Key words: metaphor, consciousness, theory of reflection, functions of metaphor.

Рассуждая о метафоре в философском тексте, Х. Ортега-и-Гассет приходит к выводу, что на протяжении всей истории философы чаще всего применяли метафору при исследовании феноменов, имеющих наиболее сложную природу, что вызывало трудности при их описании. Одним из таких феноменов является сознание и все, что связано с ним. «Почти вся современная психологическая терминология — это чистая метафора: слова с конкретным значением были приспособлены к тому, чтобы обозначать явления психологического порядка» [9, с. 76]. Действительно, всякий раз, рассуждая о процессе познания, мы используем формулировки: «сознание схватывает», «сознанию открывается», «движение сознания/мышления», «сознание отражает». «Легко понять, сколь трудно охватить, описать и определить этот универсальный, повсеместный и неизбывный феномен — сознание» [9, с. 77].
------------------------------------------------------------
» Задания для выполнения:
A - К какому выводу о применении метафоры философами приходит Х. Ортега-и-Гассет, согласно тексту о метафоре и сознании?
B - Допишите продолжение текста о метафоре и сознании, начиная после его последнего предложения.

» Исходный материал:
------------------------------------------------------------
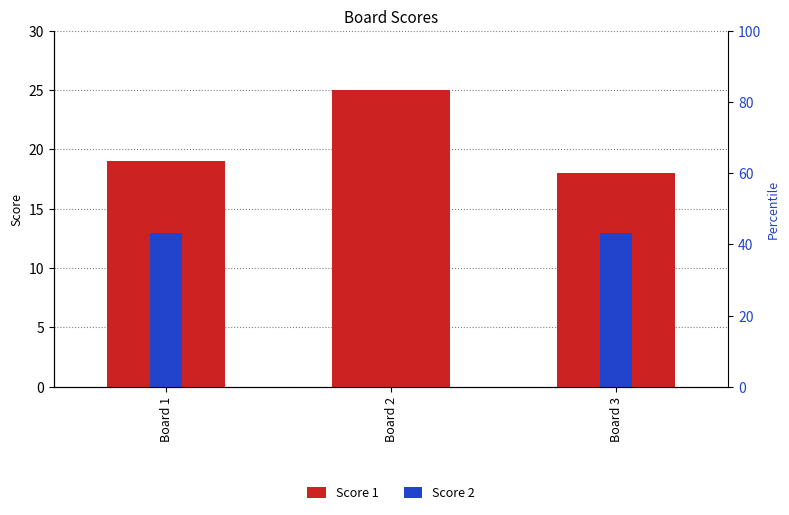

Rank the categories by Score 1 value from lowest to highest.

Board 3, Board 1, Board 2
------------------------------------------------------------
» Ответы к заданиям:
A - На протяжении всей истории философы чаще всего применяли метафору при исследовании феноменов наиболее сложной природы, которые трудно описать.

B -
В связи с этим следует предпринять попытку анализа метафор, используемых по отношению к сознанию, и рассмотреть функции, которые они выполняют. Обнаруживаются ли принципиальные различия между подобными метафорами, примененными к одному и тому же феномену? И если эти различия присутствуют, то значит ли это, что каждая метафора выражает свое специфическое содержание, или же различия носят чисто формальный характер? И насколько адекватна форма метафорического выражения теоретическому содержанию? Эти вопросы напрямую связаны с фундаментальными гносеологическими проблемами, требующими обстоятельного теоретического исследования. В данной статье мы ограничимся лишь кратким рассмотрением одной метафоры, а точнее, ряда метафор, которые применялись к процессу познания на протяжении всей истории философии. Возможно, такое исследование может послужить фундаментом для построения теории, описывающей функционирование метафоры в философском дискурсе.

Предметом исследования будет теория отражения, описанная В.И. Лениным в работе «Материализм и эмпириокритицизм» [5]. Эта теория возникла в результате методологической критики агностицизма, в котором постулируется принципиальная изолированность субъекта познания от объектов, на которые это познание направлено. Для того чтобы осуществить эту критику, избежав при этом терминологической путаницы, требовалось выработать абсолютно новое понятие для столь же нового теоретического содержания. Этим новым понятием выступило «отражение». Уже на этом предварительном этапе отчетливо прослеживается номинативная функция метафоры.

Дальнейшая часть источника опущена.